**Using the information:**
• 1. In the passage on HEMT manufacturing, recast the paragraph that begins "The method then comprises a step of deposition" as a short list that keeps its main facts.
• 2. Echo the passage on HEMT manufacturing word for word, starting with "In particular, the barrier" and going on through "and the barrier epitaxial layer 23.".
• 3. Write what comes next in the passage on HEMT manufacturing, picking up after its final sentence.

**Quoted passage:**

The HEMT transistor 10 also comprises at least first and second spacers 16A and 16B on the barrier epitaxial layer 13 at the corners of the contact gate portion between the portions 15A and 15B of the nitride layer 15 covering the source and drain structures 14S and 14D, and covered by the gate metal structure 14G.

In this way, the gate metal structure 14G on the first and second spacers, 16A and 16B and at least partially on the portions, 15A and 15B, of the nitride layer 15 has a shaped profile and acts as a field plate of the HEMT transistor 10.

Moreover, the epitaxial layer 12 may comprise an n-type epitaxial layer 12′ and a p-type epitaxial layer 12″, the former being in contact with the barrier epitaxial layer 13.

It should be thus remarked that the size of the recess 15RC is tied to the photolithographic process used to define it.

A second embodiment of the manufacturing method according to the present disclosure is described with reference to FIGS. 2A-2I.

As shown in FIG. 2A, a HEMT transistor, globally indicated with 20, is obtained by the following initial steps:

• • providing a substrate 21, made of silicon, silicon carbide or sapphire, for example, or other materials;
  • realizing an epitaxial layer 22 made of gallium nitride, GaN, on the substrate 21;
  • realizing a barrier epitaxial layer 23 made of aluminum gallium nitride, AlGaN. on the epitaxial layer 22;
  • realizing a source structure 24S and a drain structure 24D, separated from one other, on the barrier epitaxial layer 23; and
  • depositing an insulating layer, in particular a nitride layer 25 on the barrier epitaxial layer 23 and on the source and drain structures, 24A and 24D.

In particular, the barrier epitaxial layer 23 may be a doped or an epitaxial layer.

Moreover, the epitaxial layer 22 may comprise an n-type epitaxial layer 22′ and a p-type epitaxial layer 22″, the former being in contact with the barrier epitaxial layer 23.

Also in this case, the HEMT transistor 20 comprises an heterojunction realized by the epitaxial layer 22 and the barrier epitaxial layer 23.

Thus, the initial steps of the method according to the second embodiment fully correspond to the initial steps of the method according to the first embodiment and described with reference to FIG. 1A.

The method further comprises a photolithographic definition and etching step of the nitride layer 25 which realizes a recess 25RC, exposing a portion of the barrier epitaxial layer 23 and defining a first and a second portion, 25A and 25B, of the nitride layer 25, as shown in FIG. 2B.

The method then comprises a step of deposition and photolithographic definition of at least a first and a second spacer, 26A and 26B, on the barrier epitaxial layer 23, these spacers lying at the corners of the first and second portions, 25A and 25B, of the nitride layer 25, in correspondence of the ends of the recess 25RC, as shown in FIG. 2C. In particular, the first and second spacers, 26A and 26B, are made of silicon nitride or other dielectric materials.

**Provided material:**

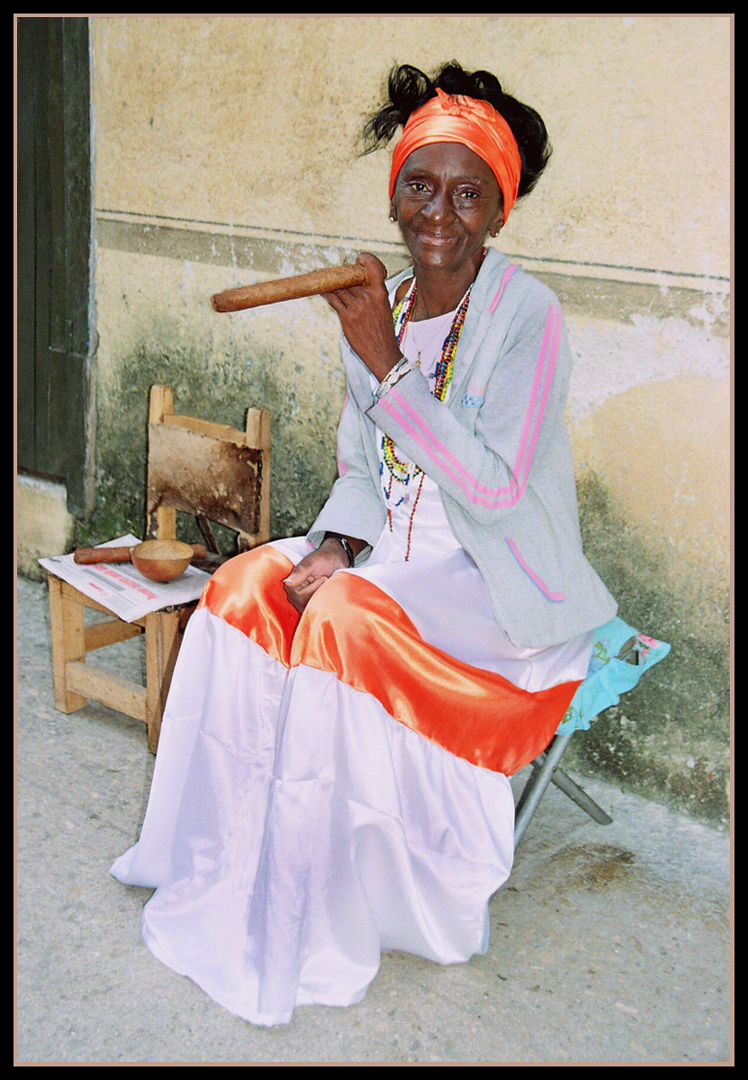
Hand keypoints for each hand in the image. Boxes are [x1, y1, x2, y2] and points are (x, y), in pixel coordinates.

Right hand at [282, 541, 348, 613]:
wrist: (336, 560)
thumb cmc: (324, 559)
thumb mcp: (313, 562)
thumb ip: (301, 571)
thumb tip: (287, 583)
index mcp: (291, 584)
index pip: (298, 596)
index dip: (313, 588)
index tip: (322, 578)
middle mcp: (294, 596)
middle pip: (304, 604)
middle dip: (319, 592)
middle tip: (326, 580)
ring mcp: (302, 603)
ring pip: (311, 609)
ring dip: (323, 597)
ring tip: (327, 585)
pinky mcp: (311, 607)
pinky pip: (317, 611)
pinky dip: (325, 602)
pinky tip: (328, 592)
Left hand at [323, 252, 402, 382]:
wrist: (382, 352)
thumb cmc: (382, 331)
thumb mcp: (383, 308)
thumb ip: (371, 294)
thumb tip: (354, 284)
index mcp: (380, 292)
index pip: (372, 266)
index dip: (364, 259)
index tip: (358, 259)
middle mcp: (368, 297)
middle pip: (351, 278)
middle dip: (343, 277)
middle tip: (338, 275)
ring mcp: (356, 306)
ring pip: (340, 288)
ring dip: (333, 285)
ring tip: (328, 283)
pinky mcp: (346, 316)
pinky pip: (333, 299)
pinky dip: (327, 294)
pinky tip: (323, 292)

**Exercise responses:**
• 1.
- Step: at least a first and a second spacer, 26A and 26B, are deposited and photolithographically defined on the barrier epitaxial layer 23.
- Position: the spacers lie at the corners of the first and second portions, 25A and 25B, of the nitride layer 25, at the ends of the recess 25RC (FIG. 2C).
- Material: silicon nitride or other dielectric materials.

• 2.
In particular, the barrier epitaxial layer 23 may be a doped or an epitaxial layer.

Moreover, the epitaxial layer 22 may comprise an n-type epitaxial layer 22′ and a p-type epitaxial layer 22″, the former being in contact with the barrier epitaxial layer 23.

Also in this case, the HEMT transistor 20 comprises an heterojunction realized by the epitaxial layer 22 and the barrier epitaxial layer 23.

• 3.
According to this second embodiment of the disclosure, a further optional etching step defines a recessed portion 23RC of the barrier epitaxial layer 23 in correspondence of a portion thereof left exposed between the spacers, 26A and 26B, shown in FIG. 2D. With D being the thickness of the recessed portion 23RC, it is clear that:

• • if D=0, a normally-on HEMT transistor could be obtained;
  • if D=a fraction of the thickness of the barrier epitaxial layer 23, a normally-off HEMT transistor could be obtained having a recessed gate, reduced values of the gate-source capacitance Cgs and gate-drain capacitance Cgd as well as a gradual field plate.

According to an aspect of the disclosure, the method then comprises a further step of deposition and photolithographic definition of at least a third and a fourth spacer, 27A and 27B, on the first and second spacers, 26A and 26B, which leaves exposed a narrow portion of the barrier epitaxial layer 23, in particular of its recessed portion 23RC, as shown in FIG. 2E. In particular, the third and fourth spacers, 27A and 27B, are made of a dielectric material.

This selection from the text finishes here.